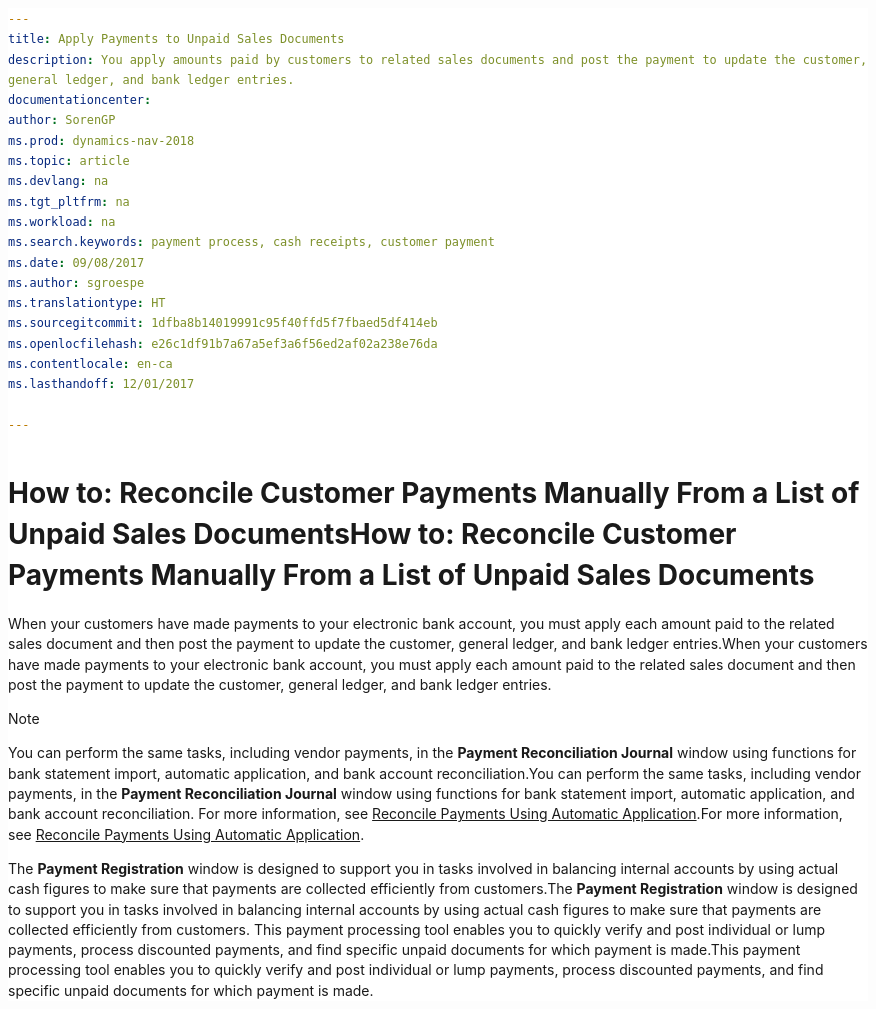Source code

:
 ```yaml
---
title: Apply Payments to Unpaid Sales Documents
description: You apply amounts paid by customers to related sales documents and post the payment to update the customer, general ledger, and bank ledger entries.
documentationcenter: 
author: SorenGP
ms.prod: dynamics-nav-2018
ms.topic: article
ms.devlang: na
ms.tgt_pltfrm: na
ms.workload: na
ms.search.keywords: payment process, cash receipts, customer payment
ms.date: 09/08/2017
ms.author: sgroespe
ms.translationtype: HT
ms.sourcegitcommit: 1dfba8b14019991c95f40ffd5f7fbaed5df414eb
ms.openlocfilehash: e26c1df91b7a67a5ef3a6f56ed2af02a238e76da
ms.contentlocale: en-ca
ms.lasthandoff: 12/01/2017

---
```

# <a name="how-to-reconcile-customer-payments-manually-from-a-list-of-unpaid-sales-documents"></a><span data-ttu-id="8169b-103">How to: Reconcile Customer Payments Manually From a List of Unpaid Sales Documents</span><span class="sxs-lookup"><span data-stu-id="8169b-103">How to: Reconcile Customer Payments Manually From a List of Unpaid Sales Documents</span></span>
<span data-ttu-id="8169b-104">When your customers have made payments to your electronic bank account, you must apply each amount paid to the related sales document and then post the payment to update the customer, general ledger, and bank ledger entries.</span><span class="sxs-lookup"><span data-stu-id="8169b-104">When your customers have made payments to your electronic bank account, you must apply each amount paid to the related sales document and then post the payment to update the customer, general ledger, and bank ledger entries.</span></span>

> [!NOTE]  
>   <span data-ttu-id="8169b-105">You can perform the same tasks, including vendor payments, in the **Payment Reconciliation Journal** window using functions for bank statement import, automatic application, and bank account reconciliation.</span><span class="sxs-lookup"><span data-stu-id="8169b-105">You can perform the same tasks, including vendor payments, in the **Payment Reconciliation Journal** window using functions for bank statement import, automatic application, and bank account reconciliation.</span></span> <span data-ttu-id="8169b-106">For more information, see [Reconcile Payments Using Automatic Application](receivables-how-reconcile-payments-auto-application.md).</span><span class="sxs-lookup"><span data-stu-id="8169b-106">For more information, see [Reconcile Payments Using Automatic Application](receivables-how-reconcile-payments-auto-application.md).</span></span>

<span data-ttu-id="8169b-107">The **Payment Registration** window is designed to support you in tasks involved in balancing internal accounts by using actual cash figures to make sure that payments are collected efficiently from customers.</span><span class="sxs-lookup"><span data-stu-id="8169b-107">The **Payment Registration** window is designed to support you in tasks involved in balancing internal accounts by using actual cash figures to make sure that payments are collected efficiently from customers.</span></span> <span data-ttu-id="8169b-108">This payment processing tool enables you to quickly verify and post individual or lump payments, process discounted payments, and find specific unpaid documents for which payment is made.</span><span class="sxs-lookup"><span data-stu-id="8169b-108">This payment processing tool enables you to quickly verify and post individual or lump payments, process discounted payments, and find specific unpaid documents for which payment is made.</span></span>
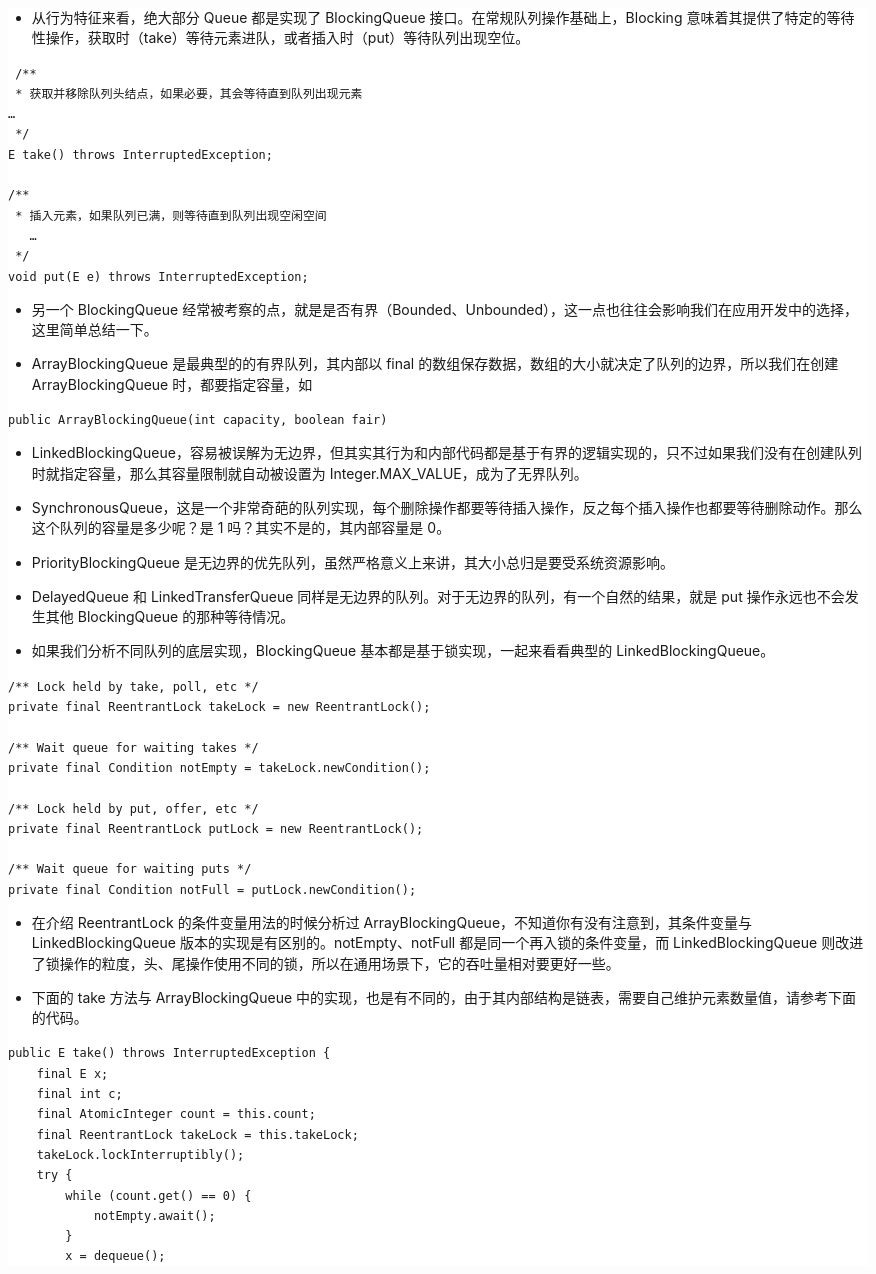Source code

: >
- 从行为特征来看，绝大部分 Queue 都是实现了 BlockingQueue 接口。在常规队列操作基础上，Blocking 意味着其提供了特定的等待性操作，获取时（take）等待元素进队，或者插入时（put）等待队列出现空位。
```
 /**
 * 获取并移除队列头结点，如果必要，其会等待直到队列出现元素
…
 */
E take() throws InterruptedException;

/**
 * 插入元素，如果队列已满，则等待直到队列出现空闲空间
   …
 */
void put(E e) throws InterruptedException;
```
- 另一个 BlockingQueue 经常被考察的点，就是是否有界（Bounded、Unbounded），这一点也往往会影响我们在应用开发中的选择，这里简单总结一下。
>
- ArrayBlockingQueue 是最典型的的有界队列，其内部以 final 的数组保存数据，数组的大小就决定了队列的边界，所以我们在创建 ArrayBlockingQueue 时，都要指定容量，如
```
public ArrayBlockingQueue(int capacity, boolean fair)
```
- LinkedBlockingQueue，容易被误解为无边界，但其实其行为和内部代码都是基于有界的逻辑实现的，只不过如果我们没有在创建队列时就指定容量，那么其容量限制就自动被设置为 Integer.MAX_VALUE，成为了无界队列。
>
- SynchronousQueue，这是一个非常奇葩的队列实现，每个删除操作都要等待插入操作，反之每个插入操作也都要等待删除动作。那么这个队列的容量是多少呢？是 1 吗？其实不是的，其内部容量是 0。
>
- PriorityBlockingQueue 是无边界的优先队列，虽然严格意义上来讲，其大小总归是要受系统资源影响。
>
- DelayedQueue 和 LinkedTransferQueue 同样是无边界的队列。对于无边界的队列，有一个自然的结果，就是 put 操作永远也不会发生其他 BlockingQueue 的那种等待情况。
>
- 如果我们分析不同队列的底层实现，BlockingQueue 基本都是基于锁实现，一起来看看典型的 LinkedBlockingQueue。
```
/** Lock held by take, poll, etc */
private final ReentrantLock takeLock = new ReentrantLock();

/** Wait queue for waiting takes */
private final Condition notEmpty = takeLock.newCondition();

/** Lock held by put, offer, etc */
private final ReentrantLock putLock = new ReentrantLock();

/** Wait queue for waiting puts */
private final Condition notFull = putLock.newCondition();
```
- 在介绍 ReentrantLock 的条件变量用法的时候分析过 ArrayBlockingQueue，不知道你有没有注意到，其条件变量与 LinkedBlockingQueue 版本的实现是有区别的。notEmpty、notFull 都是同一个再入锁的条件变量，而 LinkedBlockingQueue 则改进了锁操作的粒度，头、尾操作使用不同的锁，所以在通用场景下，它的吞吐量相对要更好一些。
>
- 下面的 take 方法与 ArrayBlockingQueue 中的实现，也是有不同的，由于其内部结构是链表，需要自己维护元素数量值，请参考下面的代码。
```
public E take() throws InterruptedException {
    final E x;
    final int c;
    final AtomicInteger count = this.count;
    final ReentrantLock takeLock = this.takeLock;
    takeLock.lockInterruptibly();
    try {
        while (count.get() == 0) {
            notEmpty.await();
        }
        x = dequeue();
```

========

#### [Assignment]
Please restate each entry exactly, but drop any picture it holds.

#### [Problem solution]
Source code

:
 ```yaml
---
title: Apply Payments to Unpaid Sales Documents
description: You apply amounts paid by customers to related sales documents and post the payment to update the customer, general ledger, and bank ledger entries.
documentationcenter: 
author: SorenGP
ms.prod: dynamics-nav-2018
ms.topic: article
ms.devlang: na
ms.tgt_pltfrm: na
ms.workload: na
ms.search.keywords: payment process, cash receipts, customer payment
ms.date: 09/08/2017
ms.author: sgroespe
ms.translationtype: HT
ms.sourcegitcommit: 1dfba8b14019991c95f40ffd5f7fbaed5df414eb
ms.openlocfilehash: e26c1df91b7a67a5ef3a6f56ed2af02a238e76da
ms.contentlocale: en-ca
ms.lasthandoff: 12/01/2017

---
```

# <a name="how-to-reconcile-customer-payments-manually-from-a-list-of-unpaid-sales-documents"></a><span data-ttu-id="8169b-103">How to: Reconcile Customer Payments Manually From a List of Unpaid Sales Documents</span><span class="sxs-lookup"><span data-stu-id="8169b-103">How to: Reconcile Customer Payments Manually From a List of Unpaid Sales Documents</span></span>
<span data-ttu-id="8169b-104">When your customers have made payments to your electronic bank account, you must apply each amount paid to the related sales document and then post the payment to update the customer, general ledger, and bank ledger entries.</span><span class="sxs-lookup"><span data-stu-id="8169b-104">When your customers have made payments to your electronic bank account, you must apply each amount paid to the related sales document and then post the payment to update the customer, general ledger, and bank ledger entries.</span></span>

> [!NOTE]  
>   <span data-ttu-id="8169b-105">You can perform the same tasks, including vendor payments, in the **Payment Reconciliation Journal** window using functions for bank statement import, automatic application, and bank account reconciliation.</span><span class="sxs-lookup"><span data-stu-id="8169b-105">You can perform the same tasks, including vendor payments, in the **Payment Reconciliation Journal** window using functions for bank statement import, automatic application, and bank account reconciliation.</span></span> <span data-ttu-id="8169b-106">For more information, see [Reconcile Payments Using Automatic Application](receivables-how-reconcile-payments-auto-application.md).</span><span class="sxs-lookup"><span data-stu-id="8169b-106">For more information, see [Reconcile Payments Using Automatic Application](receivables-how-reconcile-payments-auto-application.md).</span></span>

<span data-ttu-id="8169b-107">The **Payment Registration** window is designed to support you in tasks involved in balancing internal accounts by using actual cash figures to make sure that payments are collected efficiently from customers.</span><span class="sxs-lookup"><span data-stu-id="8169b-107">The **Payment Registration** window is designed to support you in tasks involved in balancing internal accounts by using actual cash figures to make sure that payments are collected efficiently from customers.</span></span> <span data-ttu-id="8169b-108">This payment processing tool enables you to quickly verify and post individual or lump payments, process discounted payments, and find specific unpaid documents for which payment is made.</span><span class="sxs-lookup"><span data-stu-id="8169b-108">This payment processing tool enables you to quickly verify and post individual or lump payments, process discounted payments, and find specific unpaid documents for which payment is made.</span></span>
Source code

: >
- 从行为特征来看，绝大部分 Queue 都是实现了 BlockingQueue 接口。在常规队列操作基础上，Blocking 意味着其提供了特定的等待性操作，获取时（take）等待元素进队，或者插入时（put）等待队列出现空位。
```
 /**
 * 获取并移除队列头结点，如果必要，其会等待直到队列出现元素
…
 */
E take() throws InterruptedException;

/**
 * 插入元素，如果队列已满，则等待直到队列出现空闲空间
   …
 */
void put(E e) throws InterruptedException;
```
- 另一个 BlockingQueue 经常被考察的点，就是是否有界（Bounded、Unbounded），这一点也往往会影响我们在应用开发中的选择，这里简单总结一下。
>
- ArrayBlockingQueue 是最典型的的有界队列，其内部以 final 的数组保存数据，数组的大小就决定了队列的边界，所以我们在创建 ArrayBlockingQueue 时，都要指定容量，如
```
public ArrayBlockingQueue(int capacity, boolean fair)
```
- LinkedBlockingQueue，容易被误解为无边界，但其实其行为和内部代码都是基于有界的逻辑实现的，只不过如果我们没有在创建队列时就指定容量，那么其容量限制就自动被设置为 Integer.MAX_VALUE，成为了无界队列。
>
- SynchronousQueue，这是一个非常奇葩的队列实现，每个删除操作都要等待插入操作，反之每个插入操作也都要等待删除动作。那么这个队列的容量是多少呢？是 1 吗？其实不是的，其内部容量是 0。
>
- PriorityBlockingQueue 是无边界的优先队列，虽然严格意义上来讲，其大小总归是要受系统资源影响。
>
- DelayedQueue 和 LinkedTransferQueue 同样是无边界的队列。对于无边界的队列，有一个自然的结果，就是 put 操作永远也不会发生其他 BlockingQueue 的那种等待情况。
>
- 如果我们分析不同队列的底层实现，BlockingQueue 基本都是基于锁实现，一起来看看典型的 LinkedBlockingQueue。
```
/** Lock held by take, poll, etc */
private final ReentrantLock takeLock = new ReentrantLock();

/** Wait queue for waiting takes */
private final Condition notEmpty = takeLock.newCondition();

/** Lock held by put, offer, etc */
private final ReentrantLock putLock = new ReentrantLock();

/** Wait queue for waiting puts */
private final Condition notFull = putLock.newCondition();
```
- 在介绍 ReentrantLock 的条件变量用法的时候分析过 ArrayBlockingQueue，不知道你有没有注意到，其条件变量与 LinkedBlockingQueue 版本的实现是有区别的。notEmpty、notFull 都是同一个再入锁的条件变量，而 LinkedBlockingQueue 则改进了锁操作的粒度，头、尾操作使用不同的锁，所以在通用场景下，它的吞吐量相对要更好一些。
>
- 下面的 take 方法与 ArrayBlockingQueue 中的实现，也是有不同的，由于其内部结构是链表，需要自己维护元素数量值，请参考下面的代码。
```
public E take() throws InterruptedException {
    final E x;
    final int c;
    final AtomicInteger count = this.count;
    final ReentrantLock takeLock = this.takeLock;
    takeLock.lockInterruptibly();
    try {
        while (count.get() == 0) {
            notEmpty.await();
        }
        x = dequeue();
```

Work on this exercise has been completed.